Material shown:
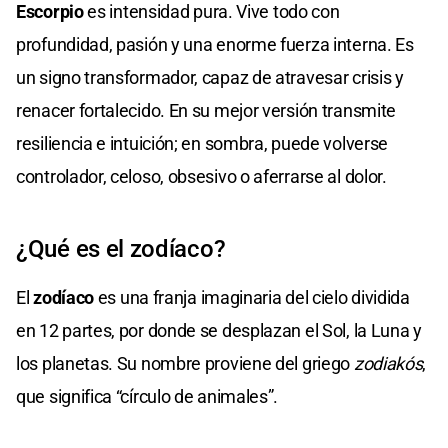
Escorpio
es intensidad pura. Vive todo con
profundidad, pasión y una enorme fuerza interna. Es
un signo transformador, capaz de atravesar crisis y
renacer fortalecido. En su mejor versión transmite
resiliencia e intuición; en sombra, puede volverse
controlador, celoso, obsesivo o aferrarse al dolor.
¿Qué es el zodíaco?
El
zodíaco
es una franja imaginaria del cielo dividida
en 12 partes, por donde se desplazan el Sol, la Luna y
los planetas. Su nombre proviene del griego
zodiakós
,
que significa “círculo de animales”.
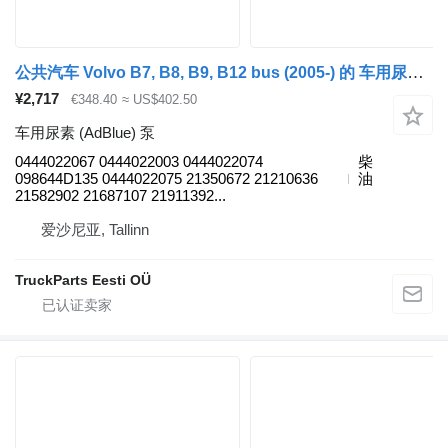
公共汽车 Volvo B7, B8, B9, B12 bus (2005-) 的 车用尿素 (AdBlue) 泵 VOLVO,BOSCH 0444022067
¥2,717
€348.40
≈ US$402.50
车用尿素 (AdBlue) 泵
0444022067 0444022003 0444022074
柴
098644D135 0444022075 21350672 21210636
油
21582902 21687107 21911392...
爱沙尼亚, Tallinn
TruckParts Eesti OÜ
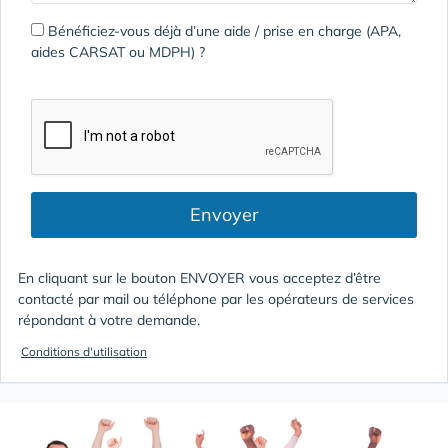
Bénéficiez-vous déjà d’une aide / prise en charge (APA,
aides CARSAT ou MDPH) ?
Envoyer
En cliquant sur le bouton ENVOYER vous acceptez d’être
contacté par mail ou téléphone par les opérateurs de services
répondant à votre demande.
Conditions d'utilisation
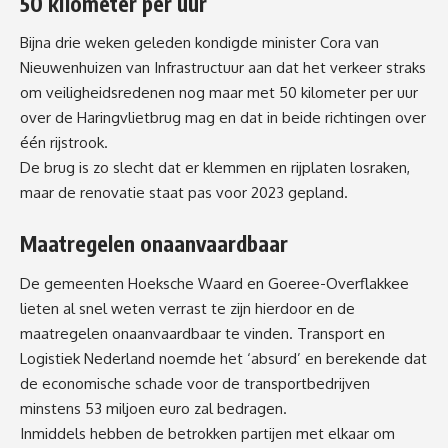
50 kilometer per uur
Bijna drie weken geleden kondigde minister Cora van
Nieuwenhuizen van Infrastructuur aan dat het verkeer straks
om veiligheidsredenen nog maar met 50 kilometer per uur
over de Haringvlietbrug mag en dat in beide richtingen over
één rijstrook.
De brug is zo slecht dat er klemmen en rijplaten losraken,
maar de renovatie staat pas voor 2023 gepland.
Maatregelen onaanvaardbaar
De gemeenten Hoeksche Waard en Goeree-Overflakkee
lieten al snel weten verrast te zijn hierdoor en de
maatregelen onaanvaardbaar te vinden. Transport en
Logistiek Nederland noemde het ‘absurd’ en berekende dat
de economische schade voor de transportbedrijven
minstens 53 miljoen euro zal bedragen.
Inmiddels hebben de betrokken partijen met elkaar om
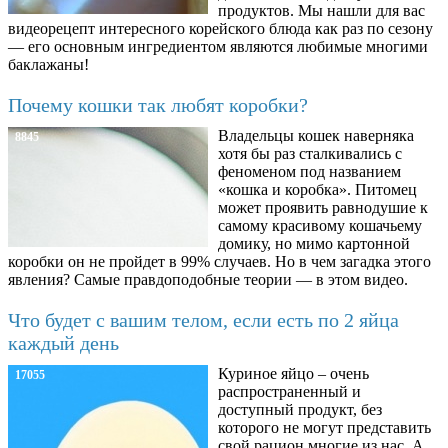
продуктов. Мы нашли для вас
видеорецепт интересного корейского блюда как раз по сезону
— его основным ингредиентом являются любимые многими
баклажаны!
Почему кошки так любят коробки?
Владельцы кошек наверняка
8845
хотя бы раз сталкивались с
феноменом под названием
«кошка и коробка». Питомец
может проявить равнодушие к
самому красивому кошачьему
домику, но мимо картонной
коробки он не пройдет в 99% случаев. Но в чем загадка этого
явления? Самые правдоподобные теории — в этом видео.
Что будет с вашим телом, если есть по 2 яйца
каждый день
Куриное яйцо – очень
17055
распространенный и
доступный продукт, без
которого не могут представить
свой рацион многие из нас. А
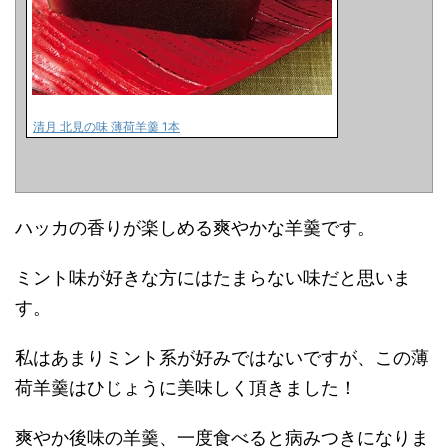
清月 北見の味 薄荷羊羹 1本
ハッカの香りが楽しめる爽やかな羊羹です。
ミント味が好きな方にはたまらない味だと思いま
す。
私はあまりミント系が好みではないですが、この薄
荷羊羹はひじょうに美味しく頂きました！
爽やか後味の羊羹、一度食べると病みつきになりま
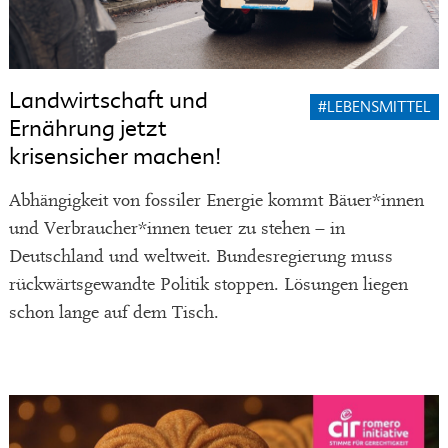
Landwirtschaft und
#LEBENSMITTEL
Ernährung jetzt
krisensicher machen!
Abhängigkeit von fossiler Energie kommt Bäuer*innen
und Verbraucher*innen teuer zu stehen – in
Deutschland und weltweit. Bundesregierung muss
rückwärtsgewandte Politik stoppen. Lösungen liegen
schon lange auf dem Tisch.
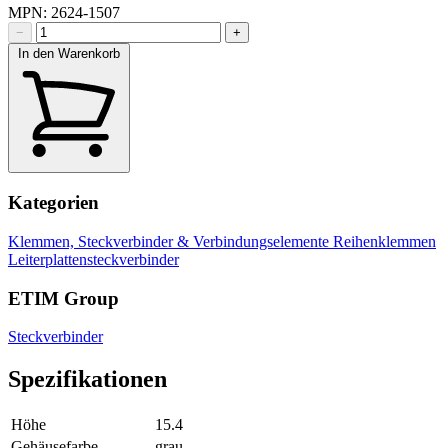
MPN: 2624-1507
−
+
In den Warenkorb
Kategorien
Klemmen, Steckverbinder & Verbindungselemente
Reihenklemmen
Leiterplattensteckverbinder
ETIM Group
Steckverbinder
Spezifikationen
Höhe
15.4
Gehäusefarbe
grau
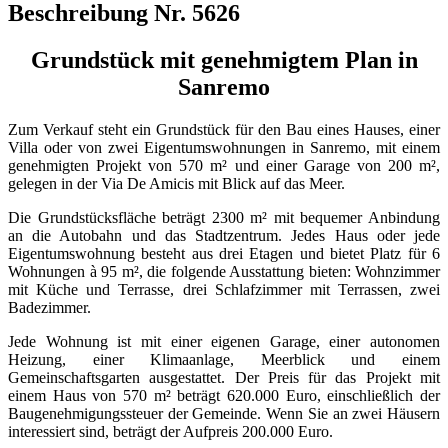
Beschreibung Nr. 5626
Grundstück mit genehmigtem Plan in
Sanremo
Zum Verkauf steht ein Grundstück für den Bau eines Hauses, einer
Villa oder von zwei Eigentumswohnungen in Sanremo, mit einem
genehmigten Projekt von 570 m² und einer Garage von 200 m²,
gelegen in der Via De Amicis mit Blick auf das Meer.
Die Grundstücksfläche beträgt 2300 m² mit bequemer Anbindung
an die Autobahn und das Stadtzentrum. Jedes Haus oder jede
Eigentumswohnung besteht aus drei Etagen und bietet Platz für 6
Wohnungen à 95 m², die folgende Ausstattung bieten: Wohnzimmer
mit Küche und Terrasse, drei Schlafzimmer mit Terrassen, zwei
Badezimmer.
Jede Wohnung ist mit einer eigenen Garage, einer autonomen
Heizung, einer Klimaanlage, Meerblick und einem
Gemeinschaftsgarten ausgestattet. Der Preis für das Projekt mit
einem Haus von 570 m² beträgt 620.000 Euro, einschließlich der
Baugenehmigungssteuer der Gemeinde. Wenn Sie an zwei Häusern
interessiert sind, beträgt der Aufpreis 200.000 Euro.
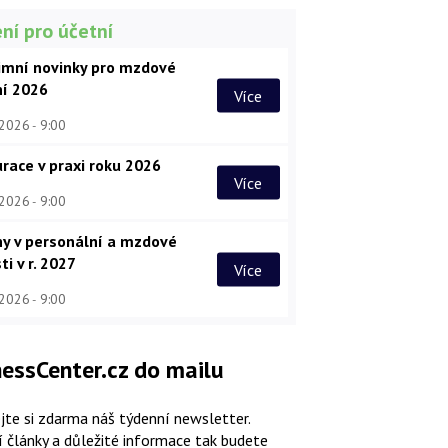
ní pro účetní
imní novinky pro mzdové
ní 2026
Více
 2026
9:00
race v praxi roku 2026
Více
 2026
9:00
y v personální a mzdové
ti v r. 2027
Více
 2026
9:00
essCenter.cz do mailu
jte si zdarma náš týdenní newsletter.
í články a důležité informace tak budete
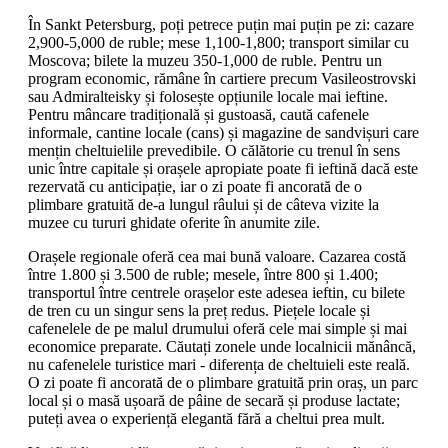
În Sankt Petersburg, poți petrece puțin mai puțin pe zi: cazare
2,900-5,000 de ruble; mese 1,100-1,800; transport similar cu
Moscova; bilete la muzeu 350-1,000 de ruble. Pentru un
program economic, rămâne în cartiere precum Vasileostrovski
sau Admiralteisky și folosește opțiunile locale mai ieftine.
Pentru mâncare tradițională și gustoasă, caută cafenele
informale, cantine locale (cans) și magazine de sandvișuri care
mențin cheltuielile prevedibile. O călătorie cu trenul în sens
unic între capitale și orașele apropiate poate fi ieftină dacă este
rezervată cu anticipație, iar o zi poate fi ancorată de o
plimbare gratuită de-a lungul râului și de câteva vizite la
muzee cu tururi ghidate oferite în anumite zile.
Orașele regionale oferă cea mai bună valoare. Cazarea costă
între 1.800 și 3.500 de ruble; mesele, între 800 și 1.400;
transportul între centrele orașelor este adesea ieftin, cu bilete
de tren cu un singur sens la preț redus. Piețele locale și
cafenelele de pe malul drumului oferă cele mai simple și mai
economice preparate. Căutați zonele unde localnicii mănâncă,
nu cafenelele turistice mari - diferența de cheltuieli este reală.
O zi poate fi ancorată de o plimbare gratuită prin oraș, un parc
local și o masă ușoară de pâine de secară și produse lactate;
puteți avea o experiență elegantă fără a cheltui prea mult.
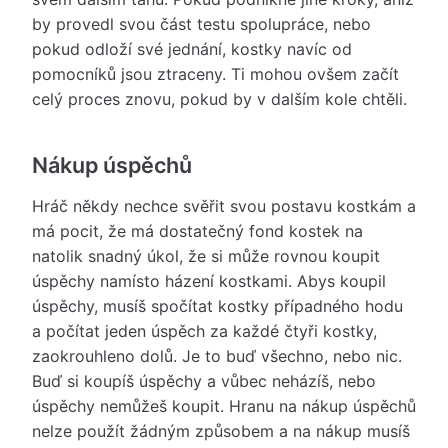
by provedl svou část testu spolupráce, nebo
pokud odloží své jednání, kostky navíc od
pomocníků jsou ztraceny. Ti mohou ovšem začít
celý proces znovu, pokud by v dalším kole chtěli.
Nákup úspěchů
Hráč někdy nechce svěřit svou postavu kostkám a
má pocit, že má dostatečný fond kostek na
natolik snadný úkol, že si může rovnou koupit
úspěchy namísto házení kostkami. Abys koupil
úspěchy, musíš spočítat kostky případného hodu
a počítat jeden úspěch za každé čtyři kostky,
zaokrouhleno dolů. Je to buď všechno, nebo nic.
Buď si koupíš úspěchy a vůbec neházíš, nebo
úspěchy nemůžeš koupit. Hranu na nákup úspěchů
nelze použít žádným způsobem a na nákup musíš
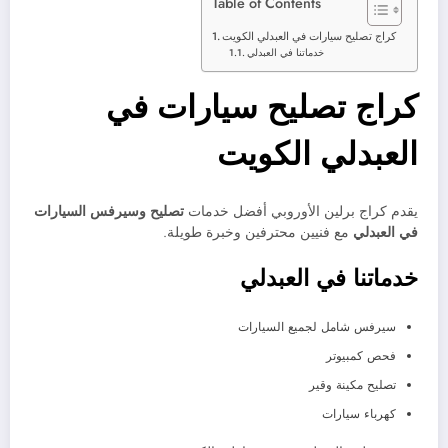
Table of Contents
كراج تصليح سيارات في العبدلي الكويت
خدماتنا في العبدلي
كراج تصليح سيارات في
العبدلي الكويت
يقدم كراج برلين الأوروبي أفضل خدمات
تصليح وسيرفس السيارات
في العبدلي
مع فنيين محترفين وخبرة طويلة.
خدماتنا في العبدلي
سيرفس شامل لجميع السيارات
فحص كمبيوتر
تصليح مكينة وقير
كهرباء سيارات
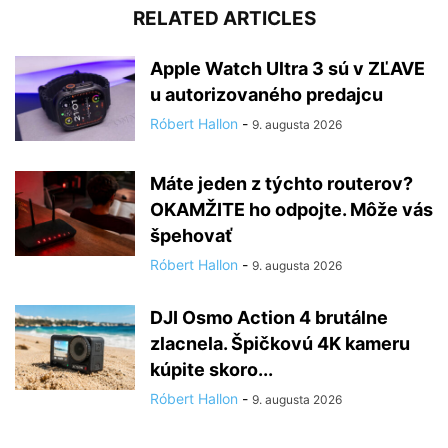
RELATED ARTICLES
Apple Watch Ultra 3 sú v ZĽAVE
u autorizovaného predajcu
Róbert Hallon
-
9. augusta 2026
Máte jeden z týchto routerov?
OKAMŽITE ho odpojte. Môže vás
špehovať
Róbert Hallon
-
9. augusta 2026
DJI Osmo Action 4 brutálne
zlacnela. Špičkovú 4K kameru
kúpite skoro...
Róbert Hallon
-
9. augusta 2026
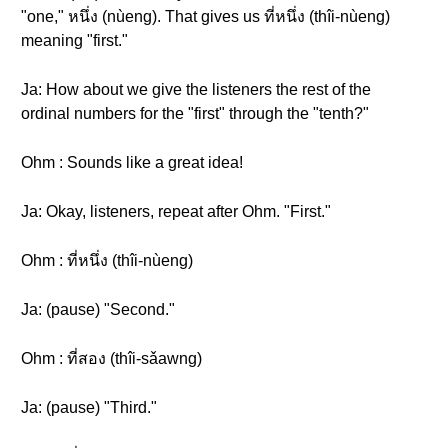
"one," หนึ่ง (nùeng). That gives us ที่หนึ่ง (thîi-nùeng)
meaning "first."
Ja: How about we give the listeners the rest of the
ordinal numbers for the "first" through the "tenth?"
Ohm : Sounds like a great idea!
Ja: Okay, listeners, repeat after Ohm. "First."
Ohm : ที่หนึ่ง (thîi-nùeng)
Ja: (pause) "Second."
Ohm : ที่สอง (thîi-sǎawng)
Ja: (pause) "Third."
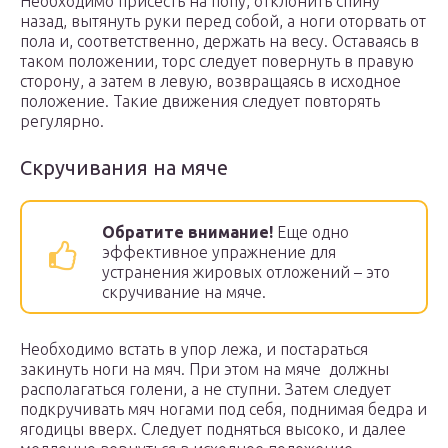
Необходимо присесть на попу, отклонить спину
назад, вытянуть руки перед собой, а ноги оторвать от
пола и, соответственно, держать на весу. Оставаясь в
таком положении, торс следует повернуть в правую
сторону, а затем в левую, возвращаясь в исходное
положение. Такие движения следует повторять
регулярно.
Скручивания на мяче
Обратите внимание!
Еще одно
эффективное упражнение для
устранения жировых отложений – это
скручивание на мяче.
Необходимо встать в упор лежа, и постараться
закинуть ноги на мяч. При этом на мяче должны
располагаться голени, а не ступни. Затем следует
подкручивать мяч ногами под себя, поднимая бедра и
ягодицы вверх. Следует подняться высоко, и далее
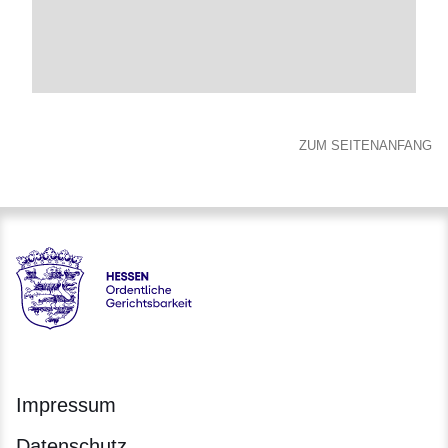
ZUM SEITENANFANG
Hessen - Ordentliche Gerichtsbarkeit Hessen
Impressum
Datenschutz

Assigned task:
Please give the number of lines in the data above that contain the word "pokud", with nothing else.

Solution for this problem:
2